Last summer, on an inbound flight to NYC, I was seated next to an employee of a numbers-driven consultancy. His assignment was with a large grocery chain in the US, for which he had to come up with what else if not a strategy to turbo-charge stagnant revenues. The problem seemed to be that his numbers did not add up beyond the usual suspects, some improvement here, some scale there, or, in other words, more of the same albeit to a greater extent and at a larger scale.

My suggestion at that time was as simple as one word can bear it: organics! My word fell on deaf ears. Then, I tried to counter his skepticism with some off-the-cuff quantitative proxies: organics have higher margins, are the fastest growing segment, and so on. Perhaps, I continued, if the organic goods were to be eventually private-labeled the vendor would stand to make even more of a profit. He followed on with a whole line of argument that I could sum up as "organics are too risky."

Fast forward to a visit at Sam's Club this past week: 5-lb. bags of organic apples selling at the price of regular apples. First and foremost as a consumer, I hope this is just the beginning of a new stage in grocery retail, and vendors will come to understand that what is good for the consumers will be good for them, too. Secondly, I hope there will be enough independent groups to watch over the increasing number of 'organic' claims from vendors. Thirdly, I hope the days of that business, dear to some and known as whole-paycheck to others, are numbered; in the end, an apple is just an apple and should stay an apple, in price that is...

P.S. Sometimes the most numbers can reveal is the need for change.

1 comment:

fCh said...

On March 25, 2006 AP comes up with the following piece:
Wal - Mart's Organics Could Shake Up Retail


Here's an excerpt:

Wal-Mart Stores Inc. is throwing its weight behind organic products.

Putting new items on the shelf this year, from organic cotton baby clothes to ocean fish caught in ways that don't harm the environment, is part of a broader green policy launched last year to meet consumer demand, cut costs for things like energy and packaging and burnish a battered reputation.

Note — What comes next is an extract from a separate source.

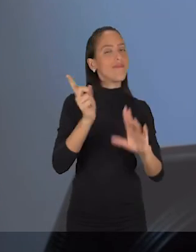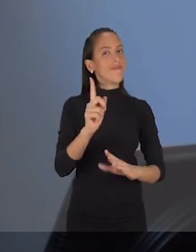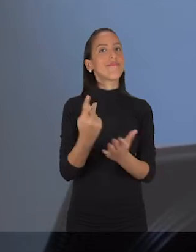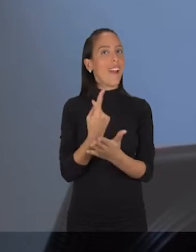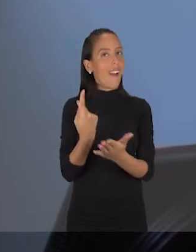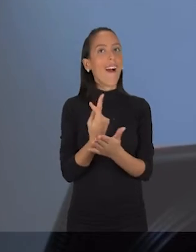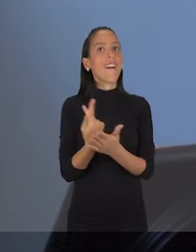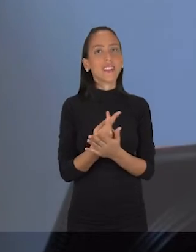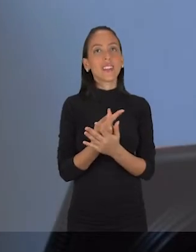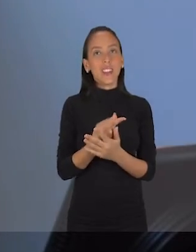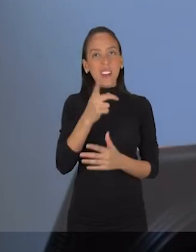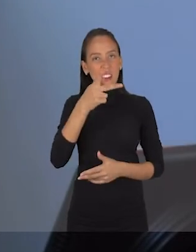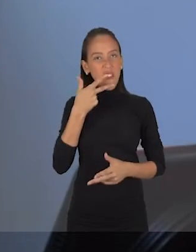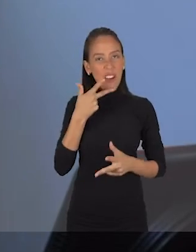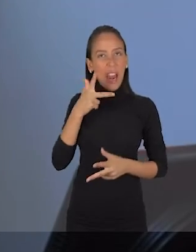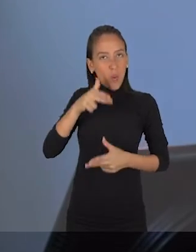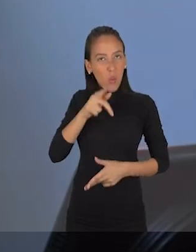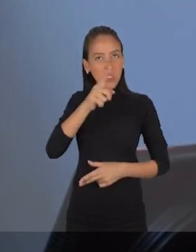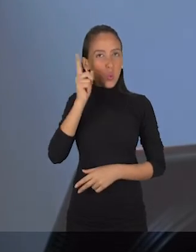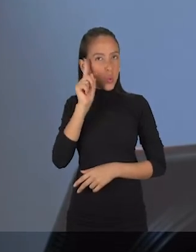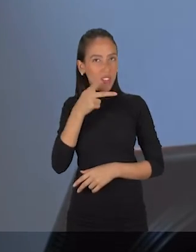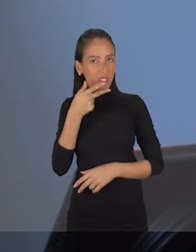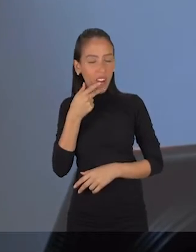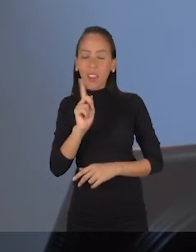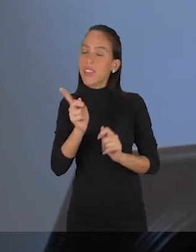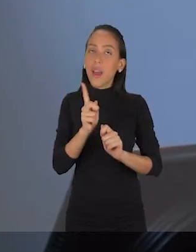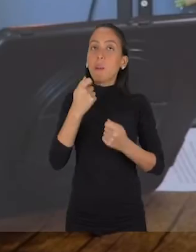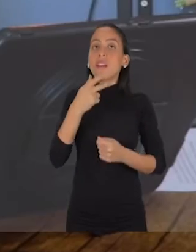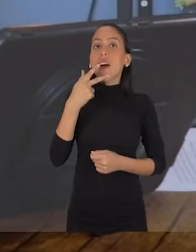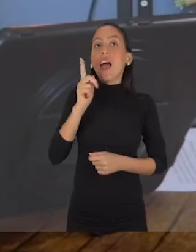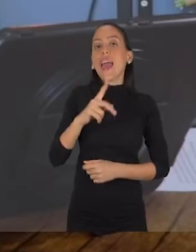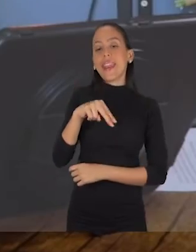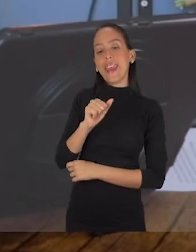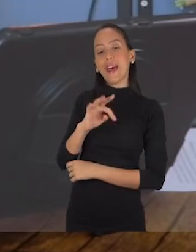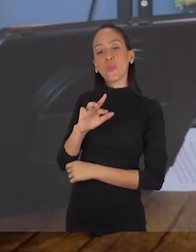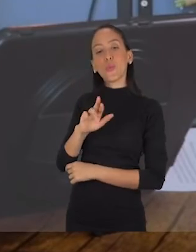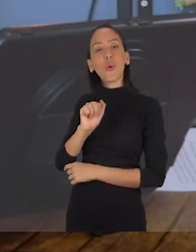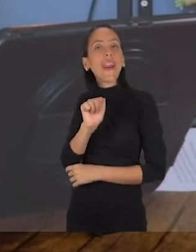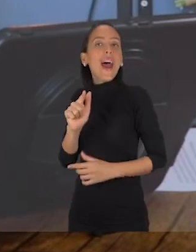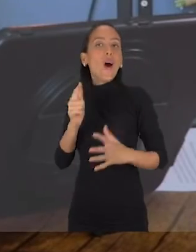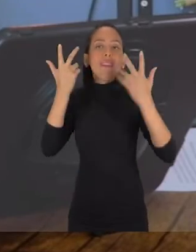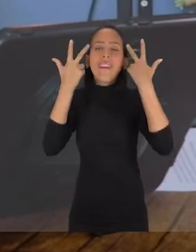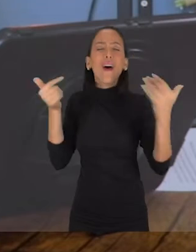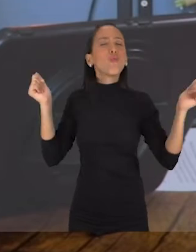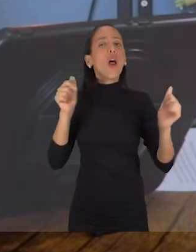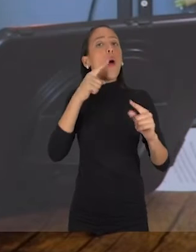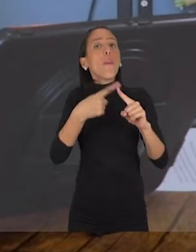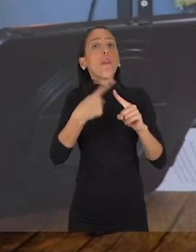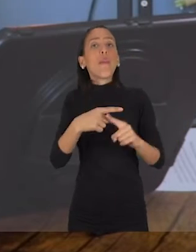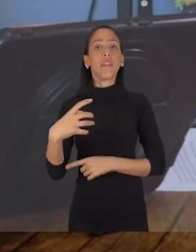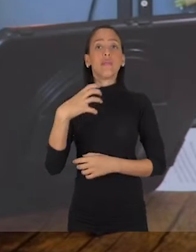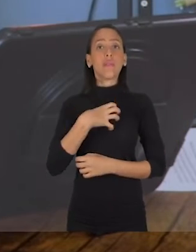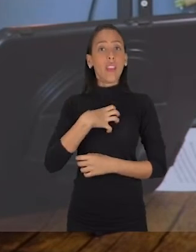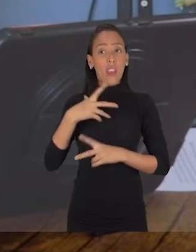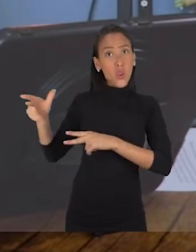Tá errado também. Você não tem que falar como você fala normalmente, você tem que falar com naturalidade. Por quê? Porque a gente fala de um jeito com cada pessoa na nossa vida.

A new Supercenter that opened this week in the Dallas suburb of Plano features over 400 organic foods as part of an experiment to see what kinds of products and interior decor can grab the interest of upscale shoppers.

In other words, when the difficulty to capture the future in some quantitative model arises, astute retailers can still find a way to innovate. In this instance it is about testing small and learning greatly.